The required output is a copy of each line in the material below that includes "rule".

<<<<

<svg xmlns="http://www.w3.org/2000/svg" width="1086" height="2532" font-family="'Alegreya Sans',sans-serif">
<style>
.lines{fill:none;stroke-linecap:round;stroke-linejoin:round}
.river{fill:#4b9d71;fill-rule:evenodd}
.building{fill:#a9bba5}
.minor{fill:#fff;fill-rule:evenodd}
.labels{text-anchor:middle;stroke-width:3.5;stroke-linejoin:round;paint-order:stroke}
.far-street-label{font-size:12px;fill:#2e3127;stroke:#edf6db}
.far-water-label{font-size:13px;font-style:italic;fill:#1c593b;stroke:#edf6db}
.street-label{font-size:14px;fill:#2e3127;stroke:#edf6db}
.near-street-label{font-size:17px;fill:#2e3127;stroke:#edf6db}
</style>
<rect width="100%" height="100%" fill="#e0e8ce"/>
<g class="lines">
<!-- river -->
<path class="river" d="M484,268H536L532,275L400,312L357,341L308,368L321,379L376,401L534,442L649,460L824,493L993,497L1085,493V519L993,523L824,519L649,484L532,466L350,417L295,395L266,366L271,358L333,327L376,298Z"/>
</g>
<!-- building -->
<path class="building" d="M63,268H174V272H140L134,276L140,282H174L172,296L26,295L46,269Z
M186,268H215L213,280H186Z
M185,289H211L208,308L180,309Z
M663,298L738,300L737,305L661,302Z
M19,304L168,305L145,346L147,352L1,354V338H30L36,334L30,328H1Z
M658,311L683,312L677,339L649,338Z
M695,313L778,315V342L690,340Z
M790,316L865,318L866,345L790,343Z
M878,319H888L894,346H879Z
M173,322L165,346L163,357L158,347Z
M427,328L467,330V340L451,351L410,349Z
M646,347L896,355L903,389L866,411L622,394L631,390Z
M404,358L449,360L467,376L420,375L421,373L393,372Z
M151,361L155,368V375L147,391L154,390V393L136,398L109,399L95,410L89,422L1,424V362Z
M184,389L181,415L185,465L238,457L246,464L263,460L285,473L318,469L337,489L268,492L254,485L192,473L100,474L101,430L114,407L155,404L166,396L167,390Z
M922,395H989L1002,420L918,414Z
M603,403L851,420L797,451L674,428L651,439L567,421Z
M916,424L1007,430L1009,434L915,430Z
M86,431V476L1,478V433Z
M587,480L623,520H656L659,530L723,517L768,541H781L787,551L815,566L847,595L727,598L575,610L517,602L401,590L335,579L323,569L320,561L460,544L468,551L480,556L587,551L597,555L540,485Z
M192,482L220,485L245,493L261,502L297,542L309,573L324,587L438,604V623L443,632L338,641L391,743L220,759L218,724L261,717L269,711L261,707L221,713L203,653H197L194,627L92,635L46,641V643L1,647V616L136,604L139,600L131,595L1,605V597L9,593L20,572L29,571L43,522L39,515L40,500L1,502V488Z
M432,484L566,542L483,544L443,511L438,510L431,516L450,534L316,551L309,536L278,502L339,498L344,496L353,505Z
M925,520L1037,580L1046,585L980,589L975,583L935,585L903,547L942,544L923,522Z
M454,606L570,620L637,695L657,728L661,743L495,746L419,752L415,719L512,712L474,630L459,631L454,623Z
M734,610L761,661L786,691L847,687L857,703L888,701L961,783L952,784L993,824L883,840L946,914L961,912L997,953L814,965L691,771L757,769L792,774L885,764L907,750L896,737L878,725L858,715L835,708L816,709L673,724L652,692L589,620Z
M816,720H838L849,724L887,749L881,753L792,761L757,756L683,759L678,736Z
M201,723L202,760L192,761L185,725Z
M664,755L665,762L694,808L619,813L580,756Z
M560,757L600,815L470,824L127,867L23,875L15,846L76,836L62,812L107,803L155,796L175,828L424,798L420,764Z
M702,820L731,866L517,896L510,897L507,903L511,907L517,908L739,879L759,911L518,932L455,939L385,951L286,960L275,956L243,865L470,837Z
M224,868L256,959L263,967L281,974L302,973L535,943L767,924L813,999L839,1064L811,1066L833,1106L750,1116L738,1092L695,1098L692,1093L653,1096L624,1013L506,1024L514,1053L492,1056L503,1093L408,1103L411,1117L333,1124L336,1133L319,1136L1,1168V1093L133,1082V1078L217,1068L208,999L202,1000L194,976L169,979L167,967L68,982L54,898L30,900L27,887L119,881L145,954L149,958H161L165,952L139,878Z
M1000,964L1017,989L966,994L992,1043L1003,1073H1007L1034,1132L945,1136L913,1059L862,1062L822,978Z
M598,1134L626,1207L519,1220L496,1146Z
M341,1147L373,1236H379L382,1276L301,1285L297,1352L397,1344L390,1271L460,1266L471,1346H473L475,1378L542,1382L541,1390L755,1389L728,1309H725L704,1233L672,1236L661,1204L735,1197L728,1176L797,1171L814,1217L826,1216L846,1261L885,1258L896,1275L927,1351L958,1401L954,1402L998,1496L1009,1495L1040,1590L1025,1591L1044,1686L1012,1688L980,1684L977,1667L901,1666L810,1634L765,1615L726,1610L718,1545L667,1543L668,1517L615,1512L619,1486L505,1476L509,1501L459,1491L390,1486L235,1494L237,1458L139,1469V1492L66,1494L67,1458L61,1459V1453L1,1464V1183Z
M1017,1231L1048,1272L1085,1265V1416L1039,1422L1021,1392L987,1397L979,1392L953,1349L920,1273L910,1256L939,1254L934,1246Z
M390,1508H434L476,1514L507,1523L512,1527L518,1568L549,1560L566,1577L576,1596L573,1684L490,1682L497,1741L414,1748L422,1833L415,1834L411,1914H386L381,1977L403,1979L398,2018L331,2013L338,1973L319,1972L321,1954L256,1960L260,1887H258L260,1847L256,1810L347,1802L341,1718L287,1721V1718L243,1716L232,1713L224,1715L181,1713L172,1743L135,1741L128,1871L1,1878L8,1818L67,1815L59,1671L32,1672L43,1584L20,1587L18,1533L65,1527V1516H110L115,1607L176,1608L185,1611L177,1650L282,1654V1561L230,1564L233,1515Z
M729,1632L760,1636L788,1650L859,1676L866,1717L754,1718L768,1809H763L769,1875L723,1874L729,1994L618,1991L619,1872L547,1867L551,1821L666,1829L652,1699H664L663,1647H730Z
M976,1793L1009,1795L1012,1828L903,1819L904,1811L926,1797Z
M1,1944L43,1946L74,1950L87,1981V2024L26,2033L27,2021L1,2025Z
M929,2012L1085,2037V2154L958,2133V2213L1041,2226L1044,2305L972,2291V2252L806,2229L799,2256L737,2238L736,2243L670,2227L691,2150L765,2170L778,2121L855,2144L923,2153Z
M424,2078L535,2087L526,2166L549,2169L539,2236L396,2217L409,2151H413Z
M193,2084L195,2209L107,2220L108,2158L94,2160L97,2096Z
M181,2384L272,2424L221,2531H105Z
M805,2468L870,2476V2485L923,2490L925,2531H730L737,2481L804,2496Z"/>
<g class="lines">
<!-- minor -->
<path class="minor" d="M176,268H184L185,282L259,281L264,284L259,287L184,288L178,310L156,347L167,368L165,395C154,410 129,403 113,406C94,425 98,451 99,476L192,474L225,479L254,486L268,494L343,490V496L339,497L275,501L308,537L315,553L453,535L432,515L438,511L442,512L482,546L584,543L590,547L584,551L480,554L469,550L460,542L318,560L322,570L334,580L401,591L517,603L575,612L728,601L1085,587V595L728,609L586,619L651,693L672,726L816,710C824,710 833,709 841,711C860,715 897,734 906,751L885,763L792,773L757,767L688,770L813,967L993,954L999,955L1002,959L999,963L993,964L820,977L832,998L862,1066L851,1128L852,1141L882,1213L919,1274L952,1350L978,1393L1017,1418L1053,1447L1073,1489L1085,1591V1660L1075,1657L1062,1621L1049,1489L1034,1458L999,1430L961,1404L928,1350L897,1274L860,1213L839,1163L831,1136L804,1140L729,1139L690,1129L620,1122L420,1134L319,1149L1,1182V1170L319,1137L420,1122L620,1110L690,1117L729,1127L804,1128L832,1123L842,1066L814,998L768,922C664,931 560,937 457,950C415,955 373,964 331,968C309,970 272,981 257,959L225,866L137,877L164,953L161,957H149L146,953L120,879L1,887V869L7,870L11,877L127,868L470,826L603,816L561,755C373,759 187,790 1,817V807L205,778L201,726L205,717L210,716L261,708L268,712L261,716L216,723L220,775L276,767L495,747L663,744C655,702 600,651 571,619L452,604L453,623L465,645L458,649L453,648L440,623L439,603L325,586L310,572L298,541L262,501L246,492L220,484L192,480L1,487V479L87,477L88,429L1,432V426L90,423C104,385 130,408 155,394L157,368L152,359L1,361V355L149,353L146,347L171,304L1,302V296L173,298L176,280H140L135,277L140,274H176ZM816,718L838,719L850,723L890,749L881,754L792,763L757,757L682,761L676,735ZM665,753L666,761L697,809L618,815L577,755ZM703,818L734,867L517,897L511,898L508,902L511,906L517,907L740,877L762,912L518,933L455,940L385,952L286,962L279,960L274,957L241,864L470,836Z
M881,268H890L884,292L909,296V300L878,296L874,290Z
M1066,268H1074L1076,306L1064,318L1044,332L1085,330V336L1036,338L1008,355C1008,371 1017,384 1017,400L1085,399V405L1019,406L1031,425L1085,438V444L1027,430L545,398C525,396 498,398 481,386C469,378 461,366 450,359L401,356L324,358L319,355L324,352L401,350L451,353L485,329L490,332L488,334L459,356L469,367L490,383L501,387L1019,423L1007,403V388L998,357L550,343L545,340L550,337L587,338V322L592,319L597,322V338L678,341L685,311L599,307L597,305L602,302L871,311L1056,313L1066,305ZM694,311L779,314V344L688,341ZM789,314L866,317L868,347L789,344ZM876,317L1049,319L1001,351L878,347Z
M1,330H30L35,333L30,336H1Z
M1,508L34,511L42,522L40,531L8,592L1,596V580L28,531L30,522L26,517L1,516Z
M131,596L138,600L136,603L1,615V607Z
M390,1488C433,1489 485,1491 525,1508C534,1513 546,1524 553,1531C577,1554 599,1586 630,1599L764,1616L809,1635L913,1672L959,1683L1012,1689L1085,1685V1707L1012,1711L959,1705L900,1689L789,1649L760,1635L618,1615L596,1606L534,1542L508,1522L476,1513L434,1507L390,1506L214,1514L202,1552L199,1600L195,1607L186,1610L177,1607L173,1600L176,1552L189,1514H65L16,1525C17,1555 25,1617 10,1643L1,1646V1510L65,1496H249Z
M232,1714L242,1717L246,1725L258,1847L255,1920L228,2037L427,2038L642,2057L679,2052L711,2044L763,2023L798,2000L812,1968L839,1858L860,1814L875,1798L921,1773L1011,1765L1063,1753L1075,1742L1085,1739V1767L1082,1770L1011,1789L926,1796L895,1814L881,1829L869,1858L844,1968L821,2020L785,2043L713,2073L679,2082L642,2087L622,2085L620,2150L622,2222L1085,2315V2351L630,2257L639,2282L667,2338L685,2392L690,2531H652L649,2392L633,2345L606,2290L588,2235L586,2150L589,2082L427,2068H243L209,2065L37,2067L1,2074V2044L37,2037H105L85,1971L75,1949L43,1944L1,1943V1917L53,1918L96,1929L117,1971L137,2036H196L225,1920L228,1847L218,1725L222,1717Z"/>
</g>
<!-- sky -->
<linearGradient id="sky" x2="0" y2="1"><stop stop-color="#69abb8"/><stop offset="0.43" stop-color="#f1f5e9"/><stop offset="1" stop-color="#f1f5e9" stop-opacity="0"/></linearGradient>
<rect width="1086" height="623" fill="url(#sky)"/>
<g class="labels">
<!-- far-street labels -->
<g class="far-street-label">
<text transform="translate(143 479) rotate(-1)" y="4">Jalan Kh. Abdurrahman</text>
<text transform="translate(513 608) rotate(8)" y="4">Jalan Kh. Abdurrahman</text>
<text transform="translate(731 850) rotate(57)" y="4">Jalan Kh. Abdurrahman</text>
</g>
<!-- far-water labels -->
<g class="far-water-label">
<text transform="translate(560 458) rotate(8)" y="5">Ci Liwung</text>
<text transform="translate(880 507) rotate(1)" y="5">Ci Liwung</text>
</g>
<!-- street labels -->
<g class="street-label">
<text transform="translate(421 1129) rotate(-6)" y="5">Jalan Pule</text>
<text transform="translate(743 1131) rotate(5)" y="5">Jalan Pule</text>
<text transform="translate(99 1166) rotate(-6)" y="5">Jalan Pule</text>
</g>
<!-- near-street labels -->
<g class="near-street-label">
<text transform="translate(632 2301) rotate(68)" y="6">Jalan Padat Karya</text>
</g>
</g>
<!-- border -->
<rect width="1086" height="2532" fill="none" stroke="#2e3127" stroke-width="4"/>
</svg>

>>>>

Response below |
.river{fill:#4b9d71;fill-rule:evenodd}
.minor{fill:#fff;fill-rule:evenodd}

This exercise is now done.